What, specifically (and as interpreted by lawyers, which I am not) do the contracts and the regulations say? Is it even so concrete that the judge (CRTC) could not create a new policy decision to craft the outcome as they desire? It will come down to that. What does the CRTC want to do? How much love will they show Bell? They are not a disinterested party; they crafted the regulations per their own and the government's objectives.
One thing these regulations do say is that a carrier is not allowed to interfere with the transmission of data, nor make decisions on these transmissions due to their content/source/destination.
There are also Privacy Laws in place that should have automatically made DPI, its use and the technology itself, and the act of compiling personal data for "targeted marketing", and the act of a carrier selling such info, all illegal!
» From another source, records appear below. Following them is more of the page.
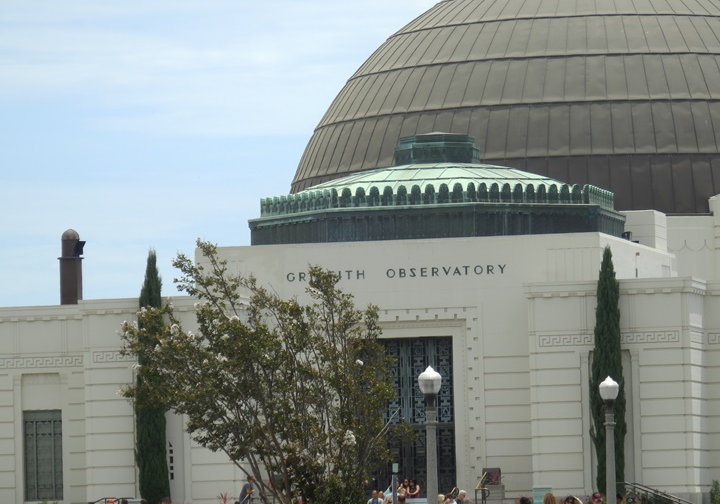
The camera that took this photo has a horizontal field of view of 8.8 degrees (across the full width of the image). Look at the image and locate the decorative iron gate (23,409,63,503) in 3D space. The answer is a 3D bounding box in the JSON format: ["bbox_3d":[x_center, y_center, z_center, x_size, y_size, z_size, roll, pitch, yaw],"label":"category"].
[{"bbox_3d":[-10.783,6.937,159.539,1.410,3.068,0.200,-2,-3,13],"label":"decorative iron gate"}]

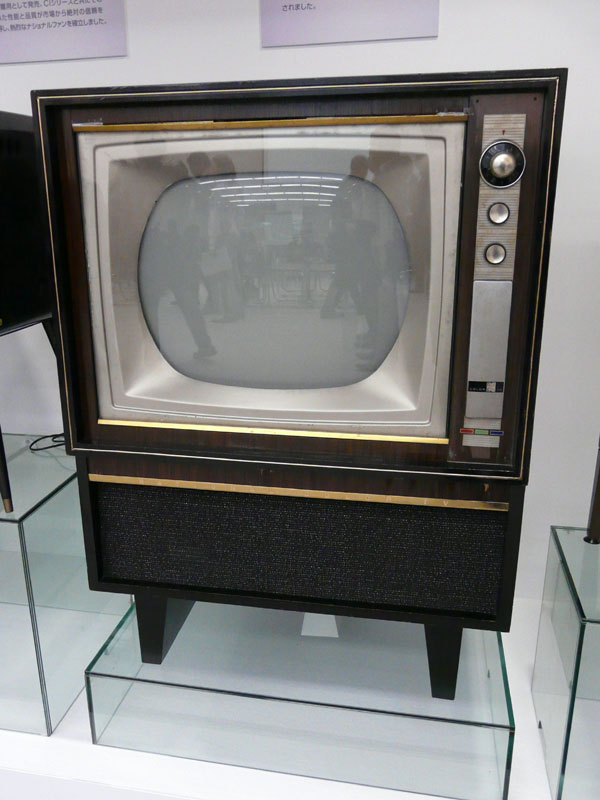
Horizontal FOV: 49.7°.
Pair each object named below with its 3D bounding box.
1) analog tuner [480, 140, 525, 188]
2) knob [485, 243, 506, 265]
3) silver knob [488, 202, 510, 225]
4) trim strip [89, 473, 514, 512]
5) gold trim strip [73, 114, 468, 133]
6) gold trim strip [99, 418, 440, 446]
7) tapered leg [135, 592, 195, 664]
[{"bbox_3d":[0.297,-0.344,0.947,0.064,0.064,0.032,3,15,10],"label":"analog tuner"},{"bbox_3d":[0.298,-0.222,0.986,0.032,0.032,0.019,3,15,10],"label":"knob"},{"bbox_3d":[0.299,-0.279,0.971,0.032,0.032,0.019,3,15,10],"label":"silver knob"},{"bbox_3d":[-0.022,0.164,1.171,0.768,0.014,0.010,3,15,10],"label":"trim strip"},{"bbox_3d":[-0.062,-0.432,1.013,0.630,0.011,0.010,3,15,10],"label":"gold trim strip"},{"bbox_3d":[-0.060,0.053,1.142,0.631,0.011,0.010,3,15,10],"label":"gold trim strip"},{"bbox_3d":[-0.272,0.425,1.482,0.076,0.180,0.320,3,15,10],"label":"tapered leg"}]

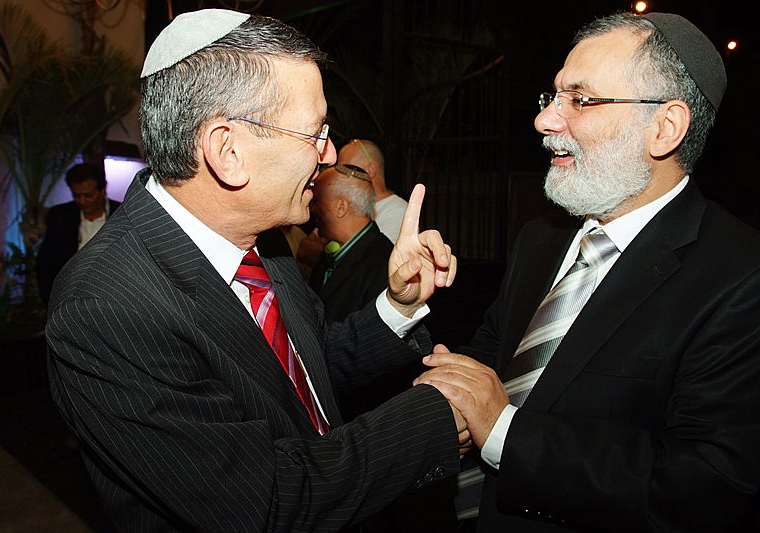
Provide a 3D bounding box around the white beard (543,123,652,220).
[{"bbox_3d":[0.270,-0.115,0.830,0.120,0.125,0.150,3,5,-6],"label":"white beard"}]

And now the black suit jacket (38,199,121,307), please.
[{"bbox_3d":[-1.290,0.080,2.940,0.520,0.750,0.290,-1,5,-13],"label":"black suit jacket"}]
Bell doesn't just think it can get away with all this - it thinks it can flout existing laws and cause them to change at its will.
Wonder where they got that idea?!
Is it because they always have gotten away with whatever they wanted? Is it because the CRTC and the Conservative Government rarely side with either the consumer or the Constitution?! Is it because the CRTC has always been stocked with ex-Bell executives, and similar cronies from the other telecommunications companies!?
Indeed, this is not just a "contract matter", but even Contract Law should have come into play over Bell's frequent, arbitrary and illegal "editing" of TOS. They do not have the freedom to just change the actual quality or features of a service they charge for, no matter what the reason, without PROPER renegotiations with the subscribing consumer. Simply changing a TOS is NOT a legally acceptable way to change a contract.
"Consistently Fast!"
"Never Shared!"
"Unlimited!"
"Download Rich Media (Movies, Music) 24/7!"
They're also guilty of blatant false advertising.
As far as I'm concerned, this company (and perhaps a number of others) needs to be separated so that the part that offers carrier services would be operated under a company not owned and operated by the part that offers its own content services. That seems to be where all the trouble centers.
While I tend to agree with you that Bell is out of line in their arguments in favour of throttling per the tariff, they will still try to win this one.
There are ex-Bell and ex-supplier employees at CRTC. This isn't surprising since they do have the requisite domain expertise. As to how their internal process works, it would typically look something like this. Staff technical and legal experts do the detailed analysis per regs, law and formal policy, and reach conclusions and may make recommendations. More senior CRTC staff and commissioners use that as one basis for their decision. They of course also have some direction from the government of the day.
Regardless, there are limits to how heavy any blow could ever strike Bell or any large Canadian corporation. Governments, whether right or left-leaning, are very reticent to act in a way that is perceived to seriously damage an enterprise that generates a lot of employment and taxation, and (more questionably) a figurehead of Canada's technology industry. You can be sure Bell will spin it that way if they are displeased with the ruling.
How they will resolve this I do not know. What I am fairly certain of is they will not do what you propose in your last paragraph, to structurally separate the utility network (natural monopoly) from the services business. The political and business cost will be too high. I have some specific experience with this in the wake of US telecom reform in the mid-90s.